-- Opening Marker --
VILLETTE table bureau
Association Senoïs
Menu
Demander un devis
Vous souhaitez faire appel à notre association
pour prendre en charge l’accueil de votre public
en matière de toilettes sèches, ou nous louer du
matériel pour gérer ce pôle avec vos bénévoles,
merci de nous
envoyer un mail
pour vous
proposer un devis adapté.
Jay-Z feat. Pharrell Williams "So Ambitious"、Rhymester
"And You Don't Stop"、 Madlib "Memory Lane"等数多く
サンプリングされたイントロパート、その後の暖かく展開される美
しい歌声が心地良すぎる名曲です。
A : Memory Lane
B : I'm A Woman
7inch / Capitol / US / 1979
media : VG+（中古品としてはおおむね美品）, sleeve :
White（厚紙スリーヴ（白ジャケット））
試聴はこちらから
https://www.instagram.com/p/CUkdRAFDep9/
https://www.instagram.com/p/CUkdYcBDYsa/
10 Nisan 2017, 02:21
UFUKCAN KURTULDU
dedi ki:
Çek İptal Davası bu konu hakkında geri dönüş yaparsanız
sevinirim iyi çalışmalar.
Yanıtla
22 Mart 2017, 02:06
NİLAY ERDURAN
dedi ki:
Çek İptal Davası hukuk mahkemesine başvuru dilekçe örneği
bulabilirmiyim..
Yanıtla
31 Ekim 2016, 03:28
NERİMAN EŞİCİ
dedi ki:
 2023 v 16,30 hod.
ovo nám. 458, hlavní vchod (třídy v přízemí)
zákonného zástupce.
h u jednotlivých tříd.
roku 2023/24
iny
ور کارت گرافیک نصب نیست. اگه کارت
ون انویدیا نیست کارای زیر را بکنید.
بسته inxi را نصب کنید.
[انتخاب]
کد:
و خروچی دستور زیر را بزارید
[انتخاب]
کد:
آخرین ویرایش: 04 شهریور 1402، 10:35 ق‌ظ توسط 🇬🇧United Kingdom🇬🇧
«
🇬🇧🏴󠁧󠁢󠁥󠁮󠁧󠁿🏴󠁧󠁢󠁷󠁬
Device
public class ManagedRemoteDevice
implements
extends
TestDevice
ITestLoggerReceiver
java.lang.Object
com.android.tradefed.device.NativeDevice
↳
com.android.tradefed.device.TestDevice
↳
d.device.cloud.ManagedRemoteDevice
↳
-- Closing Marker --
> **Your assignment**:
Give again, exactly, every line from the one holding "بسته inxi را نصب کنید." to the last line of the data.

> **Response below**:
بسته inxi را نصب کنید.
[انتخاب]
کد:
و خروچی دستور زیر را بزارید
[انتخاب]
کد:
آخرین ویرایش: 04 شهریور 1402، 10:35 ق‌ظ توسط 🇬🇧United Kingdom🇬🇧
«
🇬🇧🏴󠁧󠁢󠁥󠁮󠁧󠁿🏴󠁧󠁢󠁷󠁬
Device
public class ManagedRemoteDevice
implements
extends
TestDevice
ITestLoggerReceiver
java.lang.Object
com.android.tradefed.device.NativeDevice
↳
com.android.tradefed.device.TestDevice
↳
d.device.cloud.ManagedRemoteDevice
↳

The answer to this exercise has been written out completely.